_Supplied text_
##########
Posted April 2, 2005
Book: Handbook of U.S. Theologies of Liberation
Editor: Miguel A. De La Torre
Chalice Press, St. Louis, MO pp. 339
An excerpt from the Jacket:
Two dozen scholars present Christian concepts from the perspective of U.S. marginalized communities, discussing the differences and similarities between these U.S. theologies and their Latin American counterparts. The handbook has two sections: thematic essays that provide a general overview of a specific theological theme, and contextual essays that focus on the specific contributions of scholars from various racial, ethnic, and gender backgrounds.
An Excerpt from the Book:
Liberation Theology’s God-talk
Theology is God-talk, but it is not God talking; it is we humans who are doing the talking. Theology is a human enterprise filled with competing claims about who God is, about who we are, and about the world of vast resources God has created — it is presumed — for human companionship, stewardship, and consumption (Gen. 1:27ff). Within the human family, there is splendid diversity of race, gender and sexual orientation. Christians are able to affirm God’s “foreseeing care” for and “guardianship” of the finite, dependent creatures we happen to be in the gift of each other, and we certainly attribute to God’s providence the gift of God’s own son, Jesus, both as a sacrifice and as an exemplar of sacrificial love. This is perhaps the reason it is consistently signified within Christian scriptural and preaching traditions that God is, that “God is love,” and that God loves us. The love of God for us is at once transcendent and immediate, spontaneous and gratuitous, and produces a response of mutual and embodied love in us.
##########
_Input data_

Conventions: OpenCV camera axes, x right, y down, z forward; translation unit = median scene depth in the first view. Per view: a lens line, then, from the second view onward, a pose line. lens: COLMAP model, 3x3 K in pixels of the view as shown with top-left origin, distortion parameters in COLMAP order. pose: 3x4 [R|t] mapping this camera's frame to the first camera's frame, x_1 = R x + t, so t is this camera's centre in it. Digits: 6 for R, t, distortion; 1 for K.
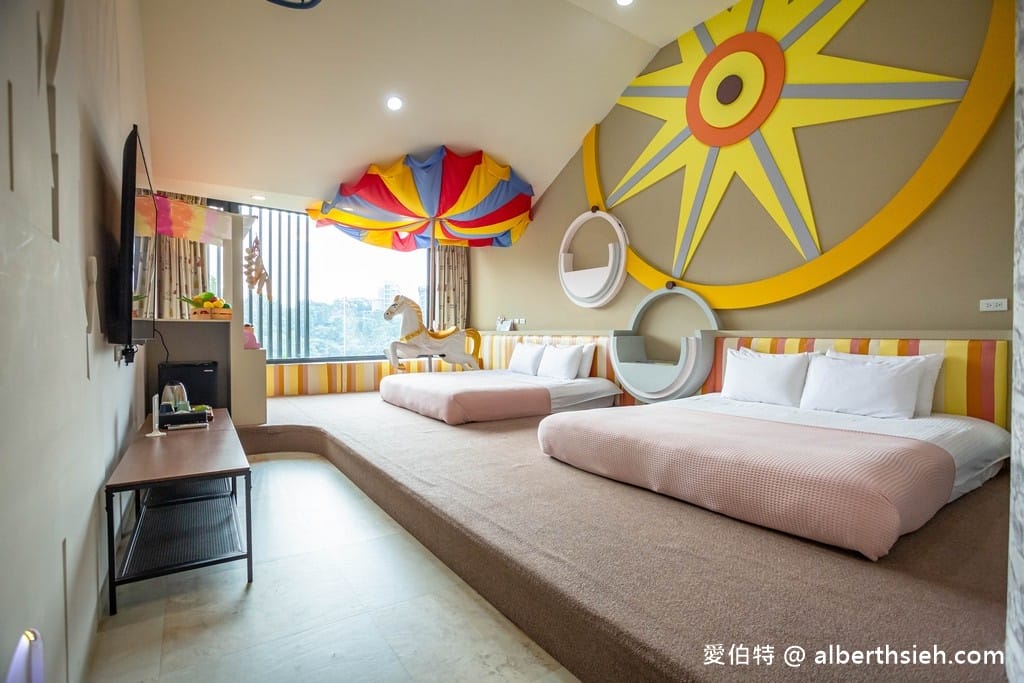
lens RADIAL K [[563.8, 0, 512.0], [0, 563.8, 341.5], [0, 0, 1]] dist [-0.041732, 0.022121]
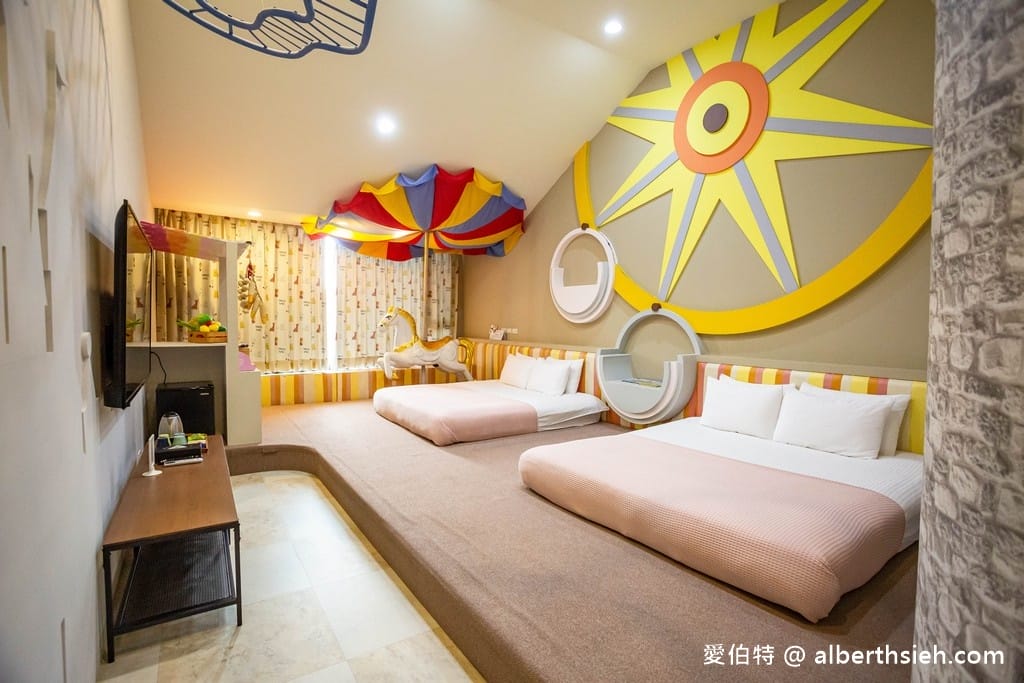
##########
_What is required_
Transcribe the passage on U.S. theologies of liberation, starting with "Posted April 2, 2005" and going on through "and gender backgrounds.".

_Result for this task_
Posted April 2, 2005
Book: Handbook of U.S. Theologies of Liberation
Editor: Miguel A. De La Torre
Chalice Press, St. Louis, MO pp. 339
An excerpt from the Jacket:
Two dozen scholars present Christian concepts from the perspective of U.S. marginalized communities, discussing the differences and similarities between these U.S. theologies and their Latin American counterparts. The handbook has two sections: thematic essays that provide a general overview of a specific theological theme, and contextual essays that focus on the specific contributions of scholars from various racial, ethnic, and gender backgrounds.